Strings

From foldr
Jump to: navigation, search

This page lists some notes about what the interface of a string type should be. Unicode is very complex. It would be foolish to think that strings can offer a simple interface to Unicode, such as an array of characters.

Terminology

A string is a bunch of text. Strings are not sequences. The term "character" is often used, despite it not being well-defined, and should be avoided.

Encoding

The way strings are encoded in memory should not influence its interface, although it may be configurable by the programmer for performance reasons. While strings are not sequences themselves, sequences can be extracted from them.
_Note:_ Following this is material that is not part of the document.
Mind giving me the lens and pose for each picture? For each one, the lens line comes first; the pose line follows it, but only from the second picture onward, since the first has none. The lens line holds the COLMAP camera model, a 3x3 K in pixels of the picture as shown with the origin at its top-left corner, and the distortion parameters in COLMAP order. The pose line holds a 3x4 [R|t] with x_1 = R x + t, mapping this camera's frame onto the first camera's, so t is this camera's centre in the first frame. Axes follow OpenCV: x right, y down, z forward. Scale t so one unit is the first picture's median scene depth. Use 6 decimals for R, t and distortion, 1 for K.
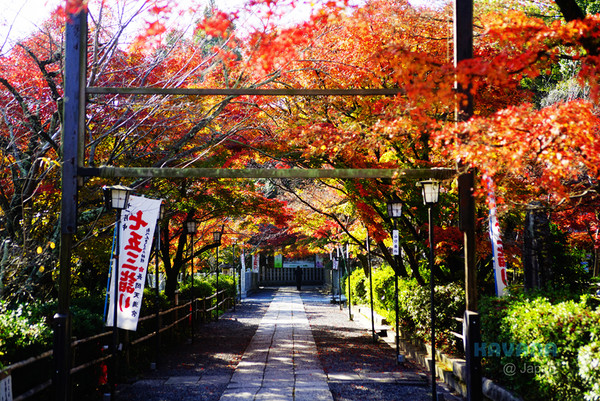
lens RADIAL K [[962.1, 0, 300.0], [0, 962.1, 200.5], [0, 0, 1]] dist [0.102850, 0.157554]
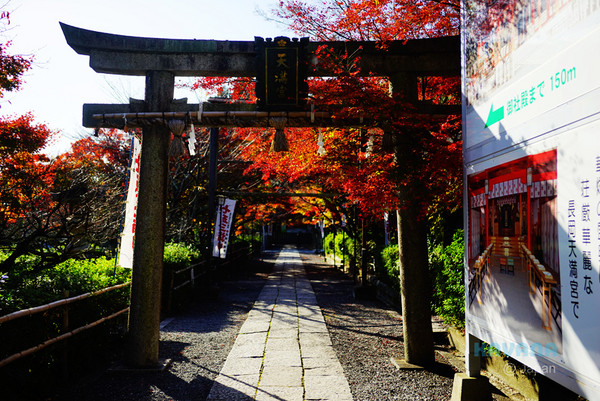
lens RADIAL K [[626.2, 0, 300.0], [0, 626.2, 200.5], [0, 0, 1]] dist [-0.000310, -0.000898]
pose [[0.999870, 0.015497, 0.004353, -0.004226], [-0.015572, 0.999718, 0.017939, -0.025102], [-0.004074, -0.018004, 0.999830, -0.394843]]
These sequences can be implemented lazily or eagerly, and can be iterated over. Some examples of sequences would be: lists of code points, lists of graphemes, lists of UTF-8 code units.

Summary

A reference interface is shown below.

module Code_point : sig
  type t
  val from_int : int -> t option (* not all ints are valid code points *)
  val to_int   : t -> int
end = struct (* … *) end

module Grapheme : sig (* … *) end = struct (* … *) end

module String : sig
  type t
  val encode_utf8  : t -> byte list
  val encode_utf16 : t -> short list
  val code_points  : t -> Code_point.t list
  val graphemes    : t -> Grapheme.t list
  (* … *)
end = struct (* … *) end